F_1[2]:=(F_1[1]/1000.0)*60.0
F_1[3]:=(F_1[2]/GEARIN)*0.262
I'm assuming that everything involved is a REAL. GEARIN is a REAL, not an integer, and guaranteed to not be zero.
If integers are mixed in there you usually want to do the multiplies before the divides.
A PLC with good FBD and strong data typing would let you program this stuff so that you can see the intermediate results. You could see F_1[1]/1000.0 before it hits the *60.0 part. In this case you do not have that luxury. Just because you cannot see the intermediates does not mean that you do not have to think about them.
The old Symax Model 300 used 16-bit math. An analog input ranged from 0 to 9999. Lets say you wanted to scale it to 0-1320 for a 132 foot water tank in tenths of a foot.
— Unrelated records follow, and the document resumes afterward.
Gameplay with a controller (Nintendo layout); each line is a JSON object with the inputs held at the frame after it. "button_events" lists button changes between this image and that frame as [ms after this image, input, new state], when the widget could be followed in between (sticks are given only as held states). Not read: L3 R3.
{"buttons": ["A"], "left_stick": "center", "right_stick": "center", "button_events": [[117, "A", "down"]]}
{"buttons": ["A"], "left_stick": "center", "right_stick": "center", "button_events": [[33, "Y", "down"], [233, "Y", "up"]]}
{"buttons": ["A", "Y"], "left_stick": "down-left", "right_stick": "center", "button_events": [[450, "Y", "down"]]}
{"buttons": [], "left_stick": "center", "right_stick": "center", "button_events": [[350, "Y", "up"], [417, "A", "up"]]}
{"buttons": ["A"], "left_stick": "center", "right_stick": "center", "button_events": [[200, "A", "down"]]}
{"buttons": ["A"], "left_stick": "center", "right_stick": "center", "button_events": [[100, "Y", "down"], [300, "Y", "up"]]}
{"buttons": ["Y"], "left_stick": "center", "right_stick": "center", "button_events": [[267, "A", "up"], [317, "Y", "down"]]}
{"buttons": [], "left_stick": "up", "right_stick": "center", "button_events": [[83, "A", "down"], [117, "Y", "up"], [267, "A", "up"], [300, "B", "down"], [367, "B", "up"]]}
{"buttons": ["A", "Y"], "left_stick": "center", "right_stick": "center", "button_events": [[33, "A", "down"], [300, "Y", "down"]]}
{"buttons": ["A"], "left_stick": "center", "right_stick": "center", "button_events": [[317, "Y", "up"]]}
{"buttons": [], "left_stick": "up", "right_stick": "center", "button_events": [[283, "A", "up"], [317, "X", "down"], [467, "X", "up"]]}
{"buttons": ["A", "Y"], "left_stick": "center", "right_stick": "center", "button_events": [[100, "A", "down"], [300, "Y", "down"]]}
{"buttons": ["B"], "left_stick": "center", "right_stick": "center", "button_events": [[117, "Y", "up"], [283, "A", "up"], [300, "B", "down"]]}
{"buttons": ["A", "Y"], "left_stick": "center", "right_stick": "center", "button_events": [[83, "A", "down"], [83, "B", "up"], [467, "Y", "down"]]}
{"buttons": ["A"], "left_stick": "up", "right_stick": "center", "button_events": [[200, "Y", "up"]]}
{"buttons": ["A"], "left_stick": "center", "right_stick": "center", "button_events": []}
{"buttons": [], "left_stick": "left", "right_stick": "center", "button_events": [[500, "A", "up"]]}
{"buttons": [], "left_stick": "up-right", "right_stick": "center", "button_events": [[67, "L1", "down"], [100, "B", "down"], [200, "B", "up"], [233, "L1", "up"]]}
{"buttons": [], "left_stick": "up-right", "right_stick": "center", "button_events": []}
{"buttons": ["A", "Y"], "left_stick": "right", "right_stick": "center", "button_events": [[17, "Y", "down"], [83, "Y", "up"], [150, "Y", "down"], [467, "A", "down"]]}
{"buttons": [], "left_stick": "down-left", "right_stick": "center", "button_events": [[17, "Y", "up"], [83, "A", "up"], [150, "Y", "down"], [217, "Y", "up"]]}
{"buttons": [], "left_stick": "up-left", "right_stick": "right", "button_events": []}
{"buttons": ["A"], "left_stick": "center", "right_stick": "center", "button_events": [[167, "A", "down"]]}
The rung looked like this:
Let Scaled = Raw * 1320 / 10000
The problem was the intermediate result blew up over +32767. It became a real headache to do scaling - probably why it was sometimes done in the HMIs back then.
They fixed the problem in the Symax 400 which allowed 32-bit intermediate results.
The tendency today is to just push anything into a 32-bit REAL and don't sweat the details. Many times that works. Sometimes it doesn't. Check out the thing where the Patriot missed the SCUD and 28 people were killed. That Raytheon programmer loved REALS a little too much.
The moral of the story is to keep data types in mind. We're not JavaScript programmers who don't even know what data type is.